Directed by Virpi Suutari
Oy. This film. A documentary about what it means to be an entrepreneur on the extremes of the economic spectrum in Finland is half unbearable and half pretty good. But it’s all kinds of boring. If your entire movie is based solely on slice-of-life observations, those lives had better be extremely interesting. And if you discover, as I imagine she must have, that halfway through editing, only one side of the film is fascinating, then change your plan. In documentary filmaking, the story determines where it goes, not the other way around.
First the good. Everything about the Laine family traveling fair and meat market makes for an exceptional viewing experience. The manner in which they live, communicate with each other, and where there priorities lie is informative and emotional…a perfect little capsule of the human condition, in all its stages, and what it means to put the family above the individual. If the film had simply revolved around them (and the family’s incredible matriarch), it would have been more than enough.

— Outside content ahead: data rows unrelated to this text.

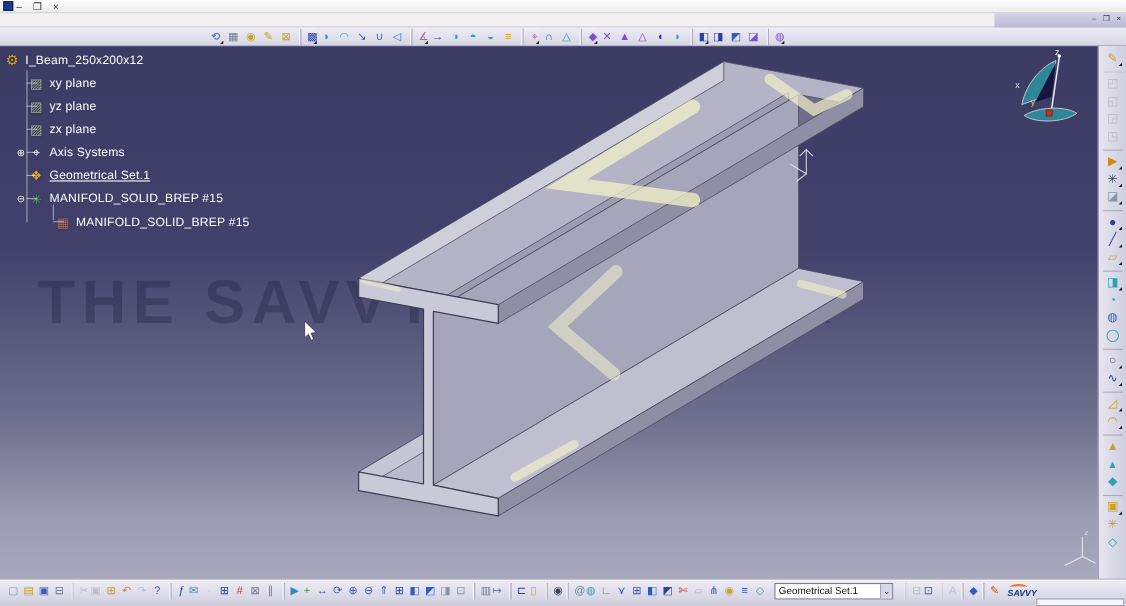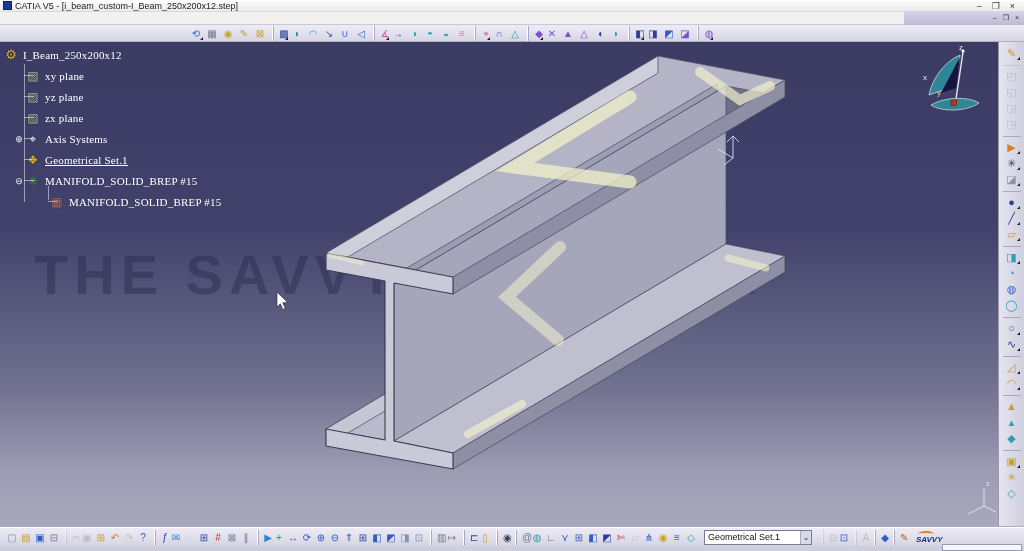--- a/index.html
+++ b/index.html
@@ -68,7 +68,6 @@
 
 <div class="titlebar">
   <span class="app-icon"></span>
-  <span class="title-text">CATIA V5 - [i_beam_custom-I_Beam_250x200x12.step]</span>
   <span class="win-btns">
     <span class="win-btn">–</span>
     <span class="win-btn">❐</span>

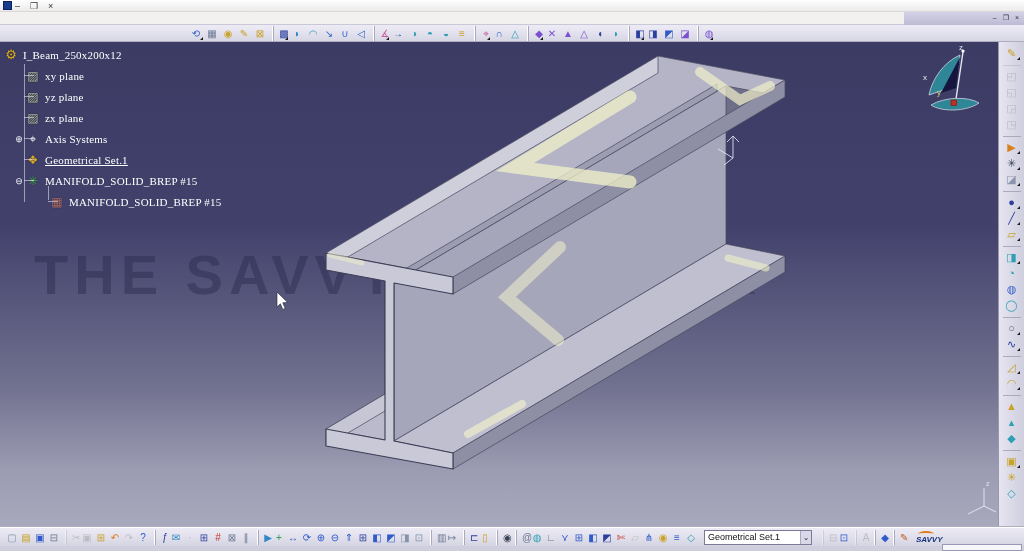--- a/index.html
+++ b/index.html
@@ -44,7 +44,7 @@
   .expander { position:absolute; left:11px; font-size:9px; color:#f2f2f8; width:10px; text-align:center; }
   .tree-icon { width:16px; text-align:center; font-size:12px; margin-right:4px; text-shadow:0 0 2px rgba(0,0,0,.4); }
   .tree-row.lvl0 .tree-icon { font-size:13px; }
-  .tree-label { letter-spacing:.2px;font-family:Liberation Serif, serif; }
+  .tree-label { letter-spacing:.2px; }
   .underline .tree-label { text-decoration:underline; }
 
   

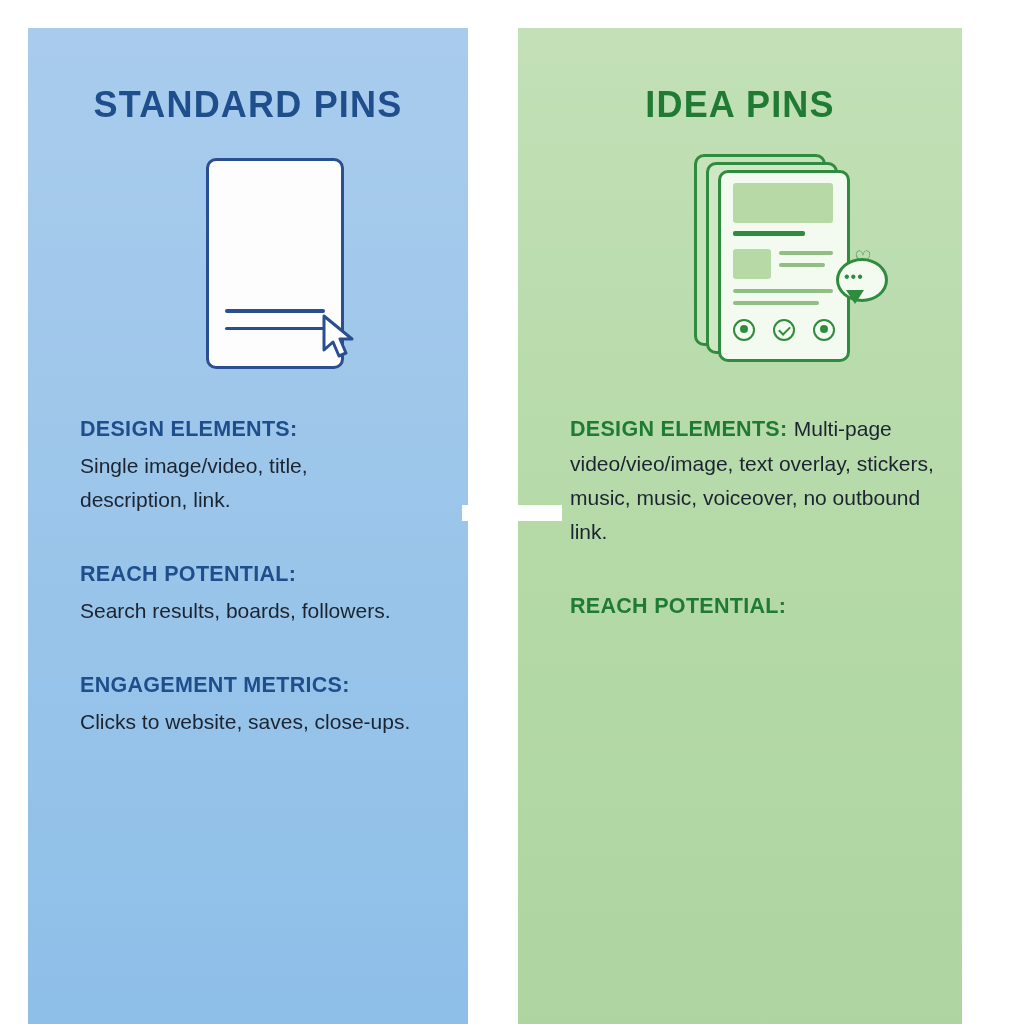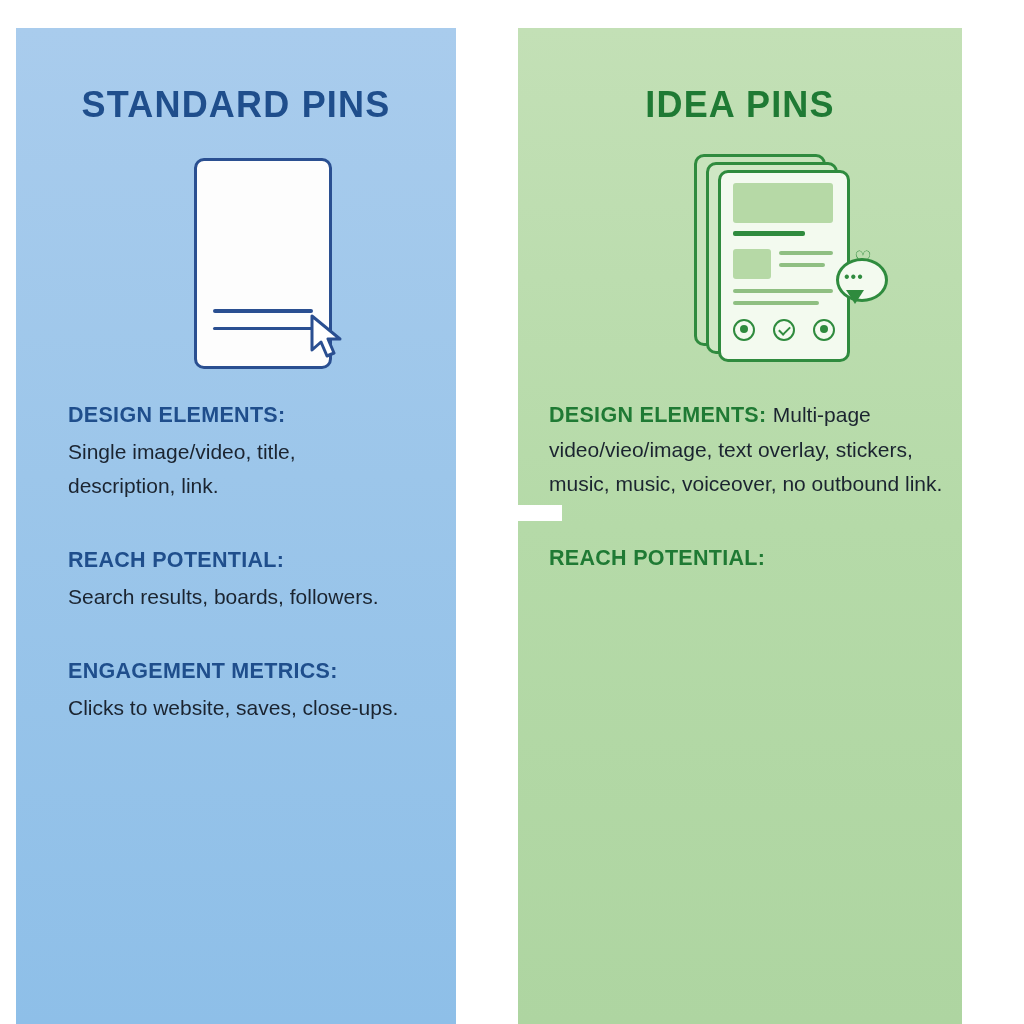--- a/index.html
+++ b/index.html
@@ -26,7 +26,7 @@
     overflow: hidden;
   }
   .panel-left {
-    left: 16px;
+    left: 28px;
     width: 440px;
     background: linear-gradient(180deg, #a9cced 0%, #9cc6ea 45%, #8ebfe8 100%);
   }

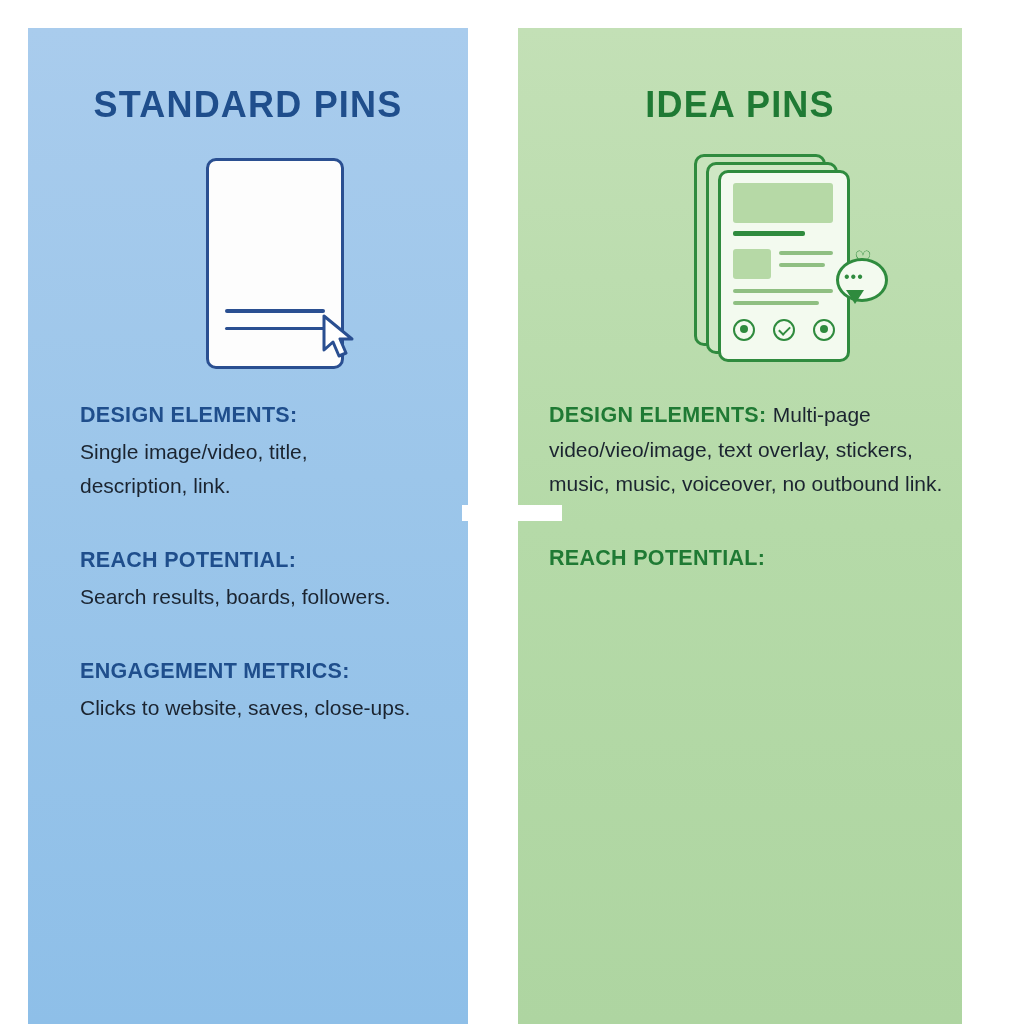--- a/index.html
+++ b/index.html
@@ -211,6 +211,7 @@
   
   .sections {
     padding: 0 52px 0 52px;
+    margin-top: 14px;
   }
   .sections.right { padding-left: 31px; padding-right: 16px; }
   .section { margin-bottom: 40px; }

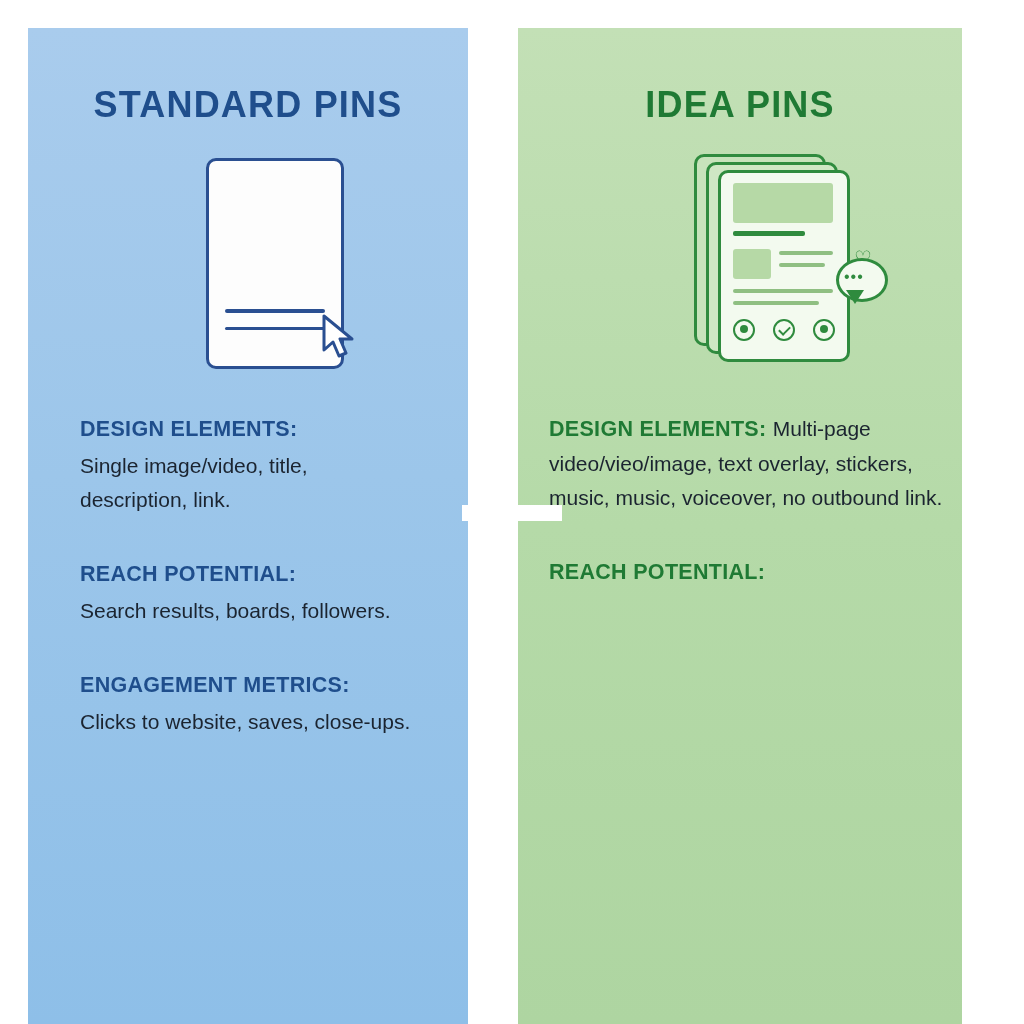--- a/index.html
+++ b/index.html
@@ -213,7 +213,7 @@
     padding: 0 52px 0 52px;
     margin-top: 14px;
   }
-  .sections.right { padding-left: 31px; padding-right: 16px; }
+  .sections.right { padding-left: 52px; padding-right: 16px; }
   .section { margin-bottom: 40px; }
   .section p {
     margin: 0;

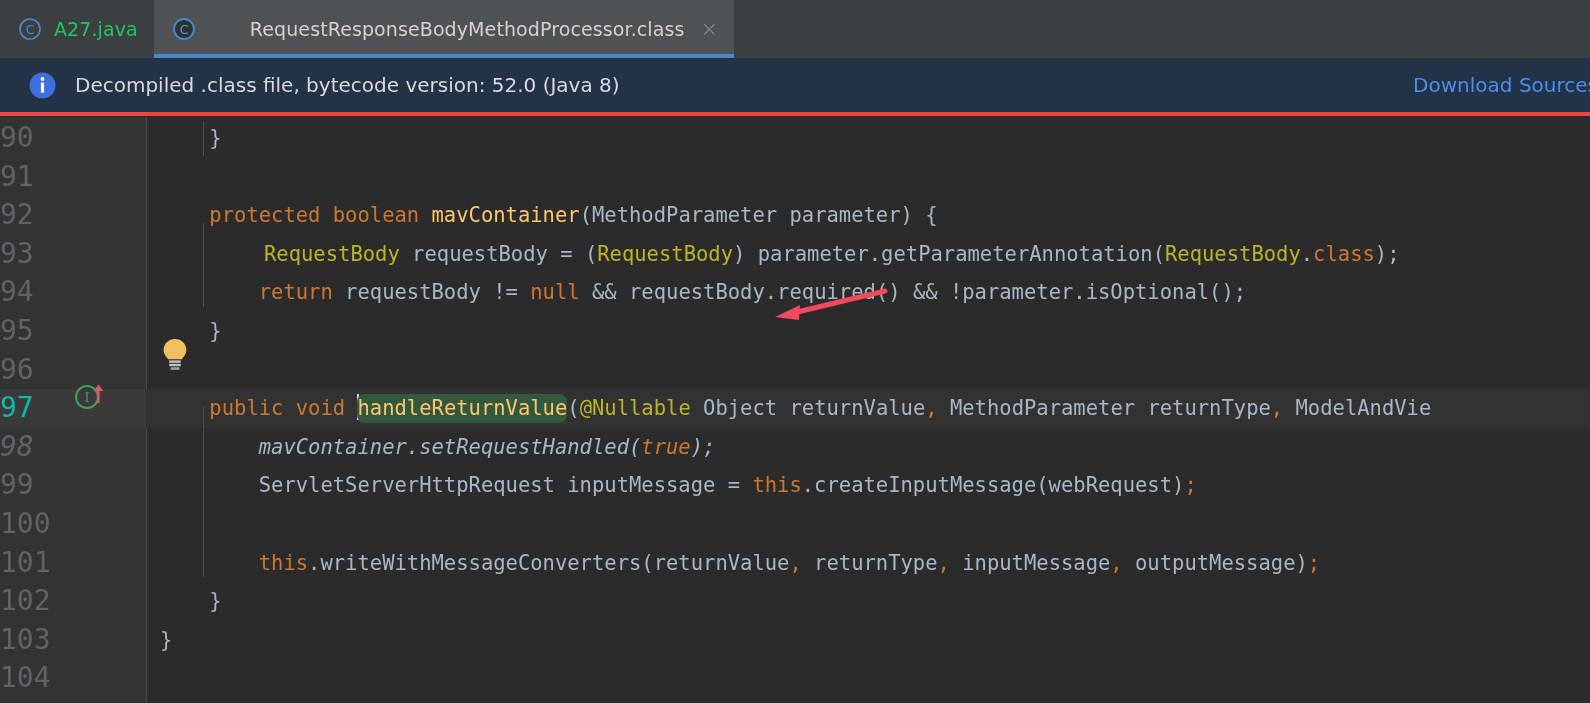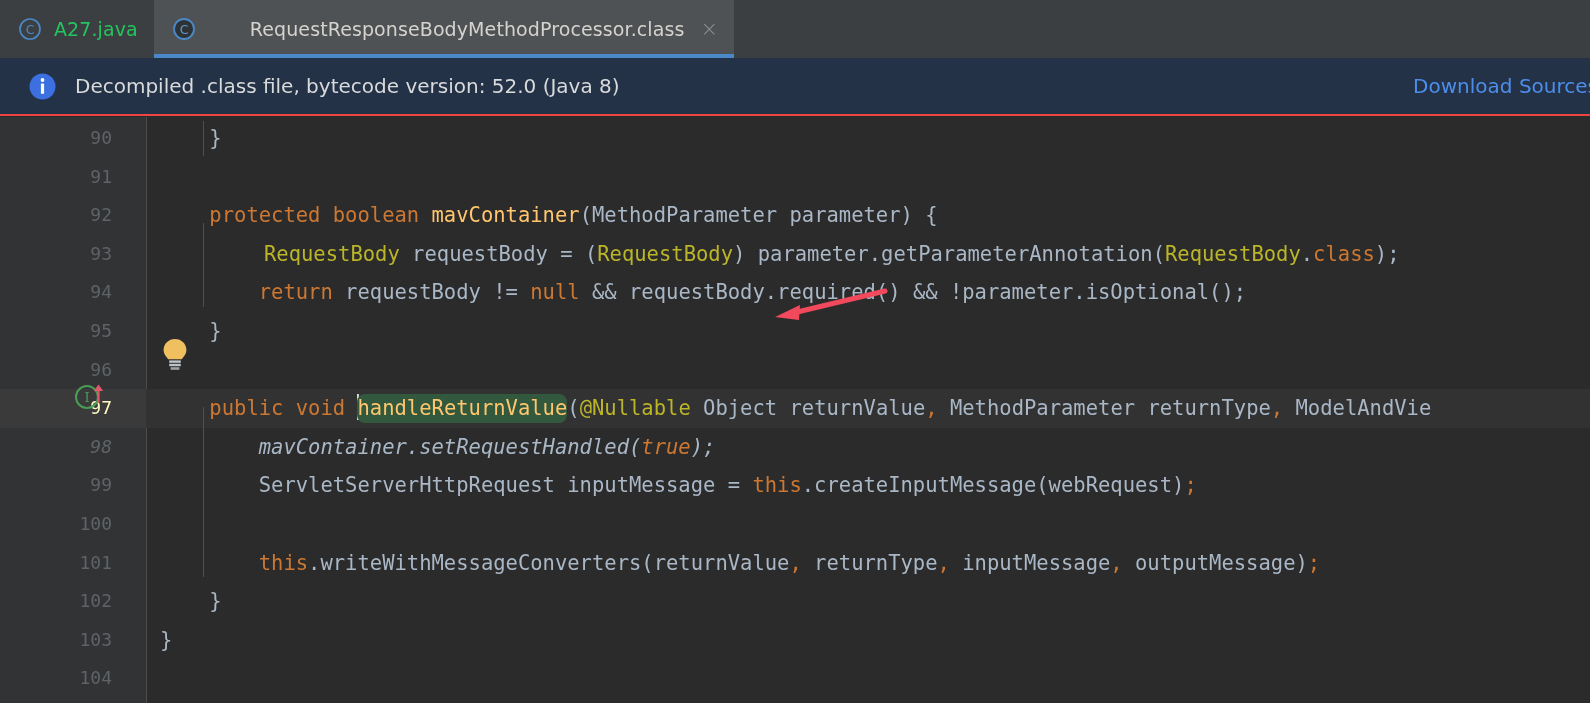--- a/index.html
+++ b/index.html
@@ -52,7 +52,7 @@
   .notice {
     position: absolute; left: 0; top: 58px; width: 1590px; height: 58px;
     background: #243248;
-    border-bottom: 2px solid #ef4444;
+    border-bottom: 4px solid #ef4444;
     display: flex; align-items: center;
     padding-left: 28px;
   }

Also, within that half of the film, the look, light and photography (credited to no less than FIVE cinematographers), is spectacular. Half the joy of seeing so many films at a festival is to learn about, and experience, worlds we would otherwise know nothing about. And director Suutari more than accomplishes that task, injecting each scene with what I can only hope is natural light…an almost fluorescent blue sheen engulfing all.
But that other half…MAN, is that dull…and uninspired. I’m sure a full ninety percent of my reaction is based on how closely it resembles any one of a million American entrepreneurial stories. The major difference is that it is a large business venture solely owned and pursued by women. The reaction around them is its sole point of interest. Otherwise, alas, in comparison to the Laine’s, every decision, no matter how essential to the survival of their endeavor, seems less than.
In other words, one story is about survival, the other about making millions. One company selling meat while the other is developing a meat substitute is simply not intriguing enough a dichotomy for a successful feature…no matter how interesting the idea may have seemed at the time.
Oh, lest I forget…terrific music from Sanna Salmekallio.